49. Group anagrams

What does the problem want?

As a step up from determining if two strings are an anagram, this time we want to separate a list of strings into groups of anagrams.

Brainstorm ideas

One thing would be to use a dictionary where we store information of the letters and atore the strings that are anagrams of the collection of letters. So if we have eat, we might have a dictionary entry that looks like {("e","a","t"):["eat"]}. Then if we have tea, it's an anagram of eat, so we have an appended entry to look like {("e","a","t"):["eat", "tea"]}.

Another thing is to make sure that the key we use in our dictionary is universally usable for other strings. If we were to just use ("e","a","t"), we might see problems when comparing it with ("t","e","a"). So making sure that the tuple of letters are sorted before adding to our pool of anagram strings.

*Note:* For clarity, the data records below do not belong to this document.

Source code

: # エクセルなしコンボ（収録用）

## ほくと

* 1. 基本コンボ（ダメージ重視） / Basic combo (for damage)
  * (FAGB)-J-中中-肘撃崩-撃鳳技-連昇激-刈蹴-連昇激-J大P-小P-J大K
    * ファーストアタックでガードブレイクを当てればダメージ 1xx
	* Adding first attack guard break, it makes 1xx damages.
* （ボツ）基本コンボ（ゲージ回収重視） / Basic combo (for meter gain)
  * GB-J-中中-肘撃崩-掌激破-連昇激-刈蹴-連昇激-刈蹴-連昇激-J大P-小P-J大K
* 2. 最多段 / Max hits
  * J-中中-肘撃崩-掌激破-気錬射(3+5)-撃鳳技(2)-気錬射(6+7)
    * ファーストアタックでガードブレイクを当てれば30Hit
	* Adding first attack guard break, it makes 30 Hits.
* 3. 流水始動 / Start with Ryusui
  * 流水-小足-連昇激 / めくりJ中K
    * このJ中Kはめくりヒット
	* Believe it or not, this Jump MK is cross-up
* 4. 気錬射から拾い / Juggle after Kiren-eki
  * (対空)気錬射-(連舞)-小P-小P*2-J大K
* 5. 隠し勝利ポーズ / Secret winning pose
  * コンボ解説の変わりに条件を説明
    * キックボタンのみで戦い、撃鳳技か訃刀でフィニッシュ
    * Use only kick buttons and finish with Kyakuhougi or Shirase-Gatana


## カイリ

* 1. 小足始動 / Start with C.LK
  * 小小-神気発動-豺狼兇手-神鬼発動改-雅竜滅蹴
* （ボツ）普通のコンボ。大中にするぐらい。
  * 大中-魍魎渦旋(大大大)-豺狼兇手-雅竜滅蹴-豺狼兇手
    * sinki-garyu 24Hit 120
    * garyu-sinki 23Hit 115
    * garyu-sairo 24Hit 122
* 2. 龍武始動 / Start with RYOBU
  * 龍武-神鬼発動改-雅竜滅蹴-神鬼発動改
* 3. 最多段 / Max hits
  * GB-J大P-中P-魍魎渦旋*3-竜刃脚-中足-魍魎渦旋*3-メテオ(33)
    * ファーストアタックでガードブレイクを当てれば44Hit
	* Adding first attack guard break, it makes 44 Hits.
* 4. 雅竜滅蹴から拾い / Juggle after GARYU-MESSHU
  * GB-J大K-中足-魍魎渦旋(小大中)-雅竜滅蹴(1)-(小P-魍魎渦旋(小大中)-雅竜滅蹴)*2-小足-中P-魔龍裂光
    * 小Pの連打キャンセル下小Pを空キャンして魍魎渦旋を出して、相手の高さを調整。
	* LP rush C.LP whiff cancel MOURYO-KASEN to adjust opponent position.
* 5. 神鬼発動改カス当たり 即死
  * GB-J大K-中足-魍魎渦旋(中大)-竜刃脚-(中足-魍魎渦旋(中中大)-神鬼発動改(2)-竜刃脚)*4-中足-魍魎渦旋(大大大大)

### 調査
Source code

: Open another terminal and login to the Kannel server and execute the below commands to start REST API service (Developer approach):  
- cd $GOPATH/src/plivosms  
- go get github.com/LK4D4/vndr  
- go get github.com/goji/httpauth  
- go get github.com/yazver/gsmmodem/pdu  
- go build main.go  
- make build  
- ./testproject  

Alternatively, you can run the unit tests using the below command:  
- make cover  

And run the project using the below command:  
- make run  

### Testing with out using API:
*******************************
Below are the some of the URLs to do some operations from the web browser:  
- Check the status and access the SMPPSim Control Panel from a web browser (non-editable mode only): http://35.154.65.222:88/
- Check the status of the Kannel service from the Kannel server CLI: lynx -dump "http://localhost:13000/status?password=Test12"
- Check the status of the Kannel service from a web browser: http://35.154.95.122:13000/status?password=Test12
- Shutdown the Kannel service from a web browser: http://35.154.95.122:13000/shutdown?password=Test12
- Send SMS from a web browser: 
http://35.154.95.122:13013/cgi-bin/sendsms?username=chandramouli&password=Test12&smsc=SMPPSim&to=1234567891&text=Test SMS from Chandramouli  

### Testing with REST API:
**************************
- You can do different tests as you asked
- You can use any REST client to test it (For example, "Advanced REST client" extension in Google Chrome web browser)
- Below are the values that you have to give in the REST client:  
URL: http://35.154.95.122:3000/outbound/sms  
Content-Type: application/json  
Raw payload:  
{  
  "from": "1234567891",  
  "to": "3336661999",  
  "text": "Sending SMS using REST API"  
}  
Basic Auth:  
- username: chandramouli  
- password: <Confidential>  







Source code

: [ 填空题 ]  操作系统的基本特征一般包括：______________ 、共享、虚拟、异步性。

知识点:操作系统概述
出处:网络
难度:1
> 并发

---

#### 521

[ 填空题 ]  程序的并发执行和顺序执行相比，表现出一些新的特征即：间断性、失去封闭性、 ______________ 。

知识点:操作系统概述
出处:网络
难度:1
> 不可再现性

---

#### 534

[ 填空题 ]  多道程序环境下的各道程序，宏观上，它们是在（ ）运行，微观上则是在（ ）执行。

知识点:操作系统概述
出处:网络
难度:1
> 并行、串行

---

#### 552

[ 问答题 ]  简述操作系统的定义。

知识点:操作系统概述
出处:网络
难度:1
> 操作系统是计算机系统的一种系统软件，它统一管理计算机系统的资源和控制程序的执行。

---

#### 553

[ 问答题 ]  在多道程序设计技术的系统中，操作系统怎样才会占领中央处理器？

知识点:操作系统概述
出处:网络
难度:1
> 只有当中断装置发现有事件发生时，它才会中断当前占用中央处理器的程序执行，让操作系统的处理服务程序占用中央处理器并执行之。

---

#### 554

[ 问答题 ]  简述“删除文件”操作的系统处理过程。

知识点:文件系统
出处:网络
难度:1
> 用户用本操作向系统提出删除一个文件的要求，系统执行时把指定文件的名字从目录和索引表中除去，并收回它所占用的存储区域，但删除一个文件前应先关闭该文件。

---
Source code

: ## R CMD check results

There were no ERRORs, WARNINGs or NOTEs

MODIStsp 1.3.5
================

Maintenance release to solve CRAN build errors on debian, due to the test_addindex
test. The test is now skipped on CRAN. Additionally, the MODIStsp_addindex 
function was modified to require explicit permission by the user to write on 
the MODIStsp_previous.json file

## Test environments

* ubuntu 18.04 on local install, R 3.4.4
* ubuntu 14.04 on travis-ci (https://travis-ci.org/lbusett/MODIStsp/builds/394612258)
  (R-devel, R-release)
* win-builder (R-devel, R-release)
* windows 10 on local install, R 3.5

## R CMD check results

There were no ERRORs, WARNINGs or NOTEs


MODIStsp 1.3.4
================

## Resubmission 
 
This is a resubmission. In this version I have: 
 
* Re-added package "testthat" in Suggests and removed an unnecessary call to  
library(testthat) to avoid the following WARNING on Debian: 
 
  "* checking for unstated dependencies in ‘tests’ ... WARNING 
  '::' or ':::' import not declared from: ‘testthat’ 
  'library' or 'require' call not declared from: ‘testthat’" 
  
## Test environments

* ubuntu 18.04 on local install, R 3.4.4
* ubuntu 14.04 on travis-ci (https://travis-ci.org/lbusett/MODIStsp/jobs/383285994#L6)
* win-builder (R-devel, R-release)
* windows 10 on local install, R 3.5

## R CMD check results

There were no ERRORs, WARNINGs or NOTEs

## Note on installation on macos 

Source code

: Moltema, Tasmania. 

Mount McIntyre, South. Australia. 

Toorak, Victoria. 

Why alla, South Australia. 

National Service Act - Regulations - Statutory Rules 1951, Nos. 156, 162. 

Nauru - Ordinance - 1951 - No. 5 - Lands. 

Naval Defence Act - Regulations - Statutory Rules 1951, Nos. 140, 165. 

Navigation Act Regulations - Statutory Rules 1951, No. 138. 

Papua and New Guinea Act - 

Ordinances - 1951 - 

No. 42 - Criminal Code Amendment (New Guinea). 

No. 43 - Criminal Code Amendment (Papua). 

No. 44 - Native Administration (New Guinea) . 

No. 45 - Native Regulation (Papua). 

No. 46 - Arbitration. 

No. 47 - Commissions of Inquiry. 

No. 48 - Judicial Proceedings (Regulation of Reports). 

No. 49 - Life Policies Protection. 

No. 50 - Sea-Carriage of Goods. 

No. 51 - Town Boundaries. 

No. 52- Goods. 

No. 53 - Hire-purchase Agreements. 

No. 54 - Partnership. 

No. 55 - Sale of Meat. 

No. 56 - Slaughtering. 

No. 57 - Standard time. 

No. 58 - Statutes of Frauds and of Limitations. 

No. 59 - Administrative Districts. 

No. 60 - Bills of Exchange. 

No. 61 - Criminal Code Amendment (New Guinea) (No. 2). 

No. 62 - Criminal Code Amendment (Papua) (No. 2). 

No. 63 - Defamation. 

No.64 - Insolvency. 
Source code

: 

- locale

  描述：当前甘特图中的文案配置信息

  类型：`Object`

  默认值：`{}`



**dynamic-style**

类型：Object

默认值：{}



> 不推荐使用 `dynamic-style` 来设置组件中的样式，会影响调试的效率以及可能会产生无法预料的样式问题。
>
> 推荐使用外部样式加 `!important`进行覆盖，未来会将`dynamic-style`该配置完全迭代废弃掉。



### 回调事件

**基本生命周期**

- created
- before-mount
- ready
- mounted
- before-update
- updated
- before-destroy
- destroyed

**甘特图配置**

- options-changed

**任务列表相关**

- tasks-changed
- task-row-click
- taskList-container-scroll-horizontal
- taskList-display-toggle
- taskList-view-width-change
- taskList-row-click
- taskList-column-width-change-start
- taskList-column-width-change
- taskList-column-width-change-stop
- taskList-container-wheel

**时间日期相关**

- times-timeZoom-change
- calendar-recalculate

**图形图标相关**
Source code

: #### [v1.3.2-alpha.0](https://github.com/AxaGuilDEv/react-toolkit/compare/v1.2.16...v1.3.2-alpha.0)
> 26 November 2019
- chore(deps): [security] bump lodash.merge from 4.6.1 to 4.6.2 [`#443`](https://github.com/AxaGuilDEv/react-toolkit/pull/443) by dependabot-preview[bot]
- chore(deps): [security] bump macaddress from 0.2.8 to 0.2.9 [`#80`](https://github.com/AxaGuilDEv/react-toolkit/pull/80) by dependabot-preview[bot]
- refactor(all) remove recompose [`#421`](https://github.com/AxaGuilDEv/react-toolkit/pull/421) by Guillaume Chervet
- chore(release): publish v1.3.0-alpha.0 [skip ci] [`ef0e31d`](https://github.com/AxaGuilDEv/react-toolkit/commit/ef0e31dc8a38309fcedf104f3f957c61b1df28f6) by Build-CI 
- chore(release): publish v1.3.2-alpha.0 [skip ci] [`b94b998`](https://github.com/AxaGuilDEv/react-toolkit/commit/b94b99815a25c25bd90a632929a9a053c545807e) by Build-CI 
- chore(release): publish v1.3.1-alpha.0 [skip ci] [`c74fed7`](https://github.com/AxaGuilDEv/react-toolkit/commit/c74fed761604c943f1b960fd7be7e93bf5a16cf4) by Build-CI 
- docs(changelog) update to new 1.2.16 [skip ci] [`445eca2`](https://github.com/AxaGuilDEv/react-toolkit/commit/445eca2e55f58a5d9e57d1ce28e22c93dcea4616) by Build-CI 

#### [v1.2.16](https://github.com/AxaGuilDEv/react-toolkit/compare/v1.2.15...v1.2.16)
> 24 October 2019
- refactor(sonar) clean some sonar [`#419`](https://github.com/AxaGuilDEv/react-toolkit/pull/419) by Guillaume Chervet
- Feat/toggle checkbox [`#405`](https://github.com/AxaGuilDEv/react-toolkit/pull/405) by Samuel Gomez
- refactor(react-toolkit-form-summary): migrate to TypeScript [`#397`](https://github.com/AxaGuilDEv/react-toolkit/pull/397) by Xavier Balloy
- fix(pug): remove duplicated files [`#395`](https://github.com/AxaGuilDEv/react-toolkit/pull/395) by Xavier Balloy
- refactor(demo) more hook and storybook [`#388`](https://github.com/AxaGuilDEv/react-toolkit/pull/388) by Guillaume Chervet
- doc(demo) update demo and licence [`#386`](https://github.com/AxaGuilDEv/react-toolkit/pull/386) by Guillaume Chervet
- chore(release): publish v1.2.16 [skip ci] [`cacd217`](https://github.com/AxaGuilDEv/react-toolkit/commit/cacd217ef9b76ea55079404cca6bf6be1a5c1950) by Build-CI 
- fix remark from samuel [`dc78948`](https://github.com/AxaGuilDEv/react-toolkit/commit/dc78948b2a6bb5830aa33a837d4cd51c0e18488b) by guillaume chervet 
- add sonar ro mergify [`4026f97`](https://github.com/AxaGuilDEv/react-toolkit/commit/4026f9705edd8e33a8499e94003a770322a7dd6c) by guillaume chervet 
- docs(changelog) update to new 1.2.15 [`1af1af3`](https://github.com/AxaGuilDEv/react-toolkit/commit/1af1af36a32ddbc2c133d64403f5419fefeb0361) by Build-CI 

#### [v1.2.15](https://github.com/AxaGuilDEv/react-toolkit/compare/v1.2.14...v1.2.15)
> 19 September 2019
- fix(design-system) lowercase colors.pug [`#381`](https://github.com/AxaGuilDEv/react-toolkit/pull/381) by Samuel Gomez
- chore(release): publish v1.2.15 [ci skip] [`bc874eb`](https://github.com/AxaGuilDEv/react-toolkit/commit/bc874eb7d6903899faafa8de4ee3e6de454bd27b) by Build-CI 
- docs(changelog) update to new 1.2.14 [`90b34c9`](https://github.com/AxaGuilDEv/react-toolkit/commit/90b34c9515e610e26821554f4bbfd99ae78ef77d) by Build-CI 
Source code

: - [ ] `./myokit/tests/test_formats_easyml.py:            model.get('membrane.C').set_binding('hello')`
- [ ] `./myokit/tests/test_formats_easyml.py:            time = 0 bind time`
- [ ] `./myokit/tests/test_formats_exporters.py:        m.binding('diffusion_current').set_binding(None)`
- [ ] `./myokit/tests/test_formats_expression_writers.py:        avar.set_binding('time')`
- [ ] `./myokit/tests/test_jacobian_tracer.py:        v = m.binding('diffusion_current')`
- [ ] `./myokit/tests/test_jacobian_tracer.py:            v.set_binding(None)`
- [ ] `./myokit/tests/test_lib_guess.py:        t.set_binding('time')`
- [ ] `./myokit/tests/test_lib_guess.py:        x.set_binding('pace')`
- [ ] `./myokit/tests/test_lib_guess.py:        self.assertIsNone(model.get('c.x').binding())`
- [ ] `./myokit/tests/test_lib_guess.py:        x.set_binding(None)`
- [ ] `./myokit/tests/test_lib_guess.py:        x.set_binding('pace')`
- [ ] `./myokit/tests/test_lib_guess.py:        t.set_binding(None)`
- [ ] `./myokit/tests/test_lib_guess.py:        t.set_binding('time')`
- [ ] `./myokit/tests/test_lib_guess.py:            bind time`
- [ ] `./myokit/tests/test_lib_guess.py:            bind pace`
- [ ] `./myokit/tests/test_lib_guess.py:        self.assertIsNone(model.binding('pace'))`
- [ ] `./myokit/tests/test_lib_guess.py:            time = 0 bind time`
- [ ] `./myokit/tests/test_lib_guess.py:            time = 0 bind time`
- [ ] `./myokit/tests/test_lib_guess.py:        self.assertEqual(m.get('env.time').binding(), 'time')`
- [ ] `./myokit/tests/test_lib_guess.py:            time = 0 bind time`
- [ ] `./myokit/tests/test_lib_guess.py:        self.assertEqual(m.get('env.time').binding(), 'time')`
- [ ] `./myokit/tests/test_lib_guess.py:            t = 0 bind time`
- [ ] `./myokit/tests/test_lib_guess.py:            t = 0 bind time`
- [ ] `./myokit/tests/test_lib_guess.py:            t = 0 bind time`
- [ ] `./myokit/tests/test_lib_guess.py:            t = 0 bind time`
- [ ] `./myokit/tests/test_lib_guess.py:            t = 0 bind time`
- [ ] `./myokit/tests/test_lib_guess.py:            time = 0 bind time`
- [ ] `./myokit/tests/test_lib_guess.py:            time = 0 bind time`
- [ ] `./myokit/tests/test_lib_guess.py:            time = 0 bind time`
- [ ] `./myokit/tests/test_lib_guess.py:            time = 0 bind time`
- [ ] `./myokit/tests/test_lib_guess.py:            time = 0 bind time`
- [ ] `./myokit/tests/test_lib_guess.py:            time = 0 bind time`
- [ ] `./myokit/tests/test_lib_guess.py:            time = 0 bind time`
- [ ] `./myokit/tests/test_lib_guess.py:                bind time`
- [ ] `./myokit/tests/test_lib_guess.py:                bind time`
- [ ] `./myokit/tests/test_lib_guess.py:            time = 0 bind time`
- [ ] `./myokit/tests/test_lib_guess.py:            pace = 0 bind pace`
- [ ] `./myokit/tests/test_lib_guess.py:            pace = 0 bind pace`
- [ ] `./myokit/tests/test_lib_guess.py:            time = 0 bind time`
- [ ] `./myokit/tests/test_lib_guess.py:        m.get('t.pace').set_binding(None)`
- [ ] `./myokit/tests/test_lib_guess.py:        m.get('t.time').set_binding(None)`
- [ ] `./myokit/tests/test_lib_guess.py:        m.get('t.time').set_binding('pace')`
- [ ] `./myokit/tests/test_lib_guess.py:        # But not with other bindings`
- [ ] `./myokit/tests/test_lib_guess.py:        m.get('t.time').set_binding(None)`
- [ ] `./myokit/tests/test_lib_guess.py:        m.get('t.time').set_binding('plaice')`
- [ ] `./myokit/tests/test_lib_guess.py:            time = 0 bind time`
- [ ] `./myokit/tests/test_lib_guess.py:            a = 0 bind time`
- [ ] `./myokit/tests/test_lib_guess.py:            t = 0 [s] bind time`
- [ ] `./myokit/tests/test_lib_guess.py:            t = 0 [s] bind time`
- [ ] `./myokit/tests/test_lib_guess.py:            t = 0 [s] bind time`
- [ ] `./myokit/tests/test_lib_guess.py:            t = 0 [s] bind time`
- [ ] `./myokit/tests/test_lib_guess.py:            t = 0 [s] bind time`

Then at the end, we can return a list of all the values in our dictionary.

Solution

def groupAnagrams(self, strs: List[str]) -> List[List[str]]:
    pool = {}
    for string in strs:
        char_pool = tuple(sorted(string))
        if char_pool not in pool:
            pool[char_pool] = [string]
        else:
            pool[char_pool].append(string)
    return list(pool.values())

Time complexity

The time complexity of this solution is around O(n * k log k) where n is the number of strings and k is the sorting of each character count. The O(k log k) exists because the sorted() function in python has a time complexity of O(n log n).

Space complexity

The space complexity for this is O(n * k), mainly for storing the hash maps of our strings.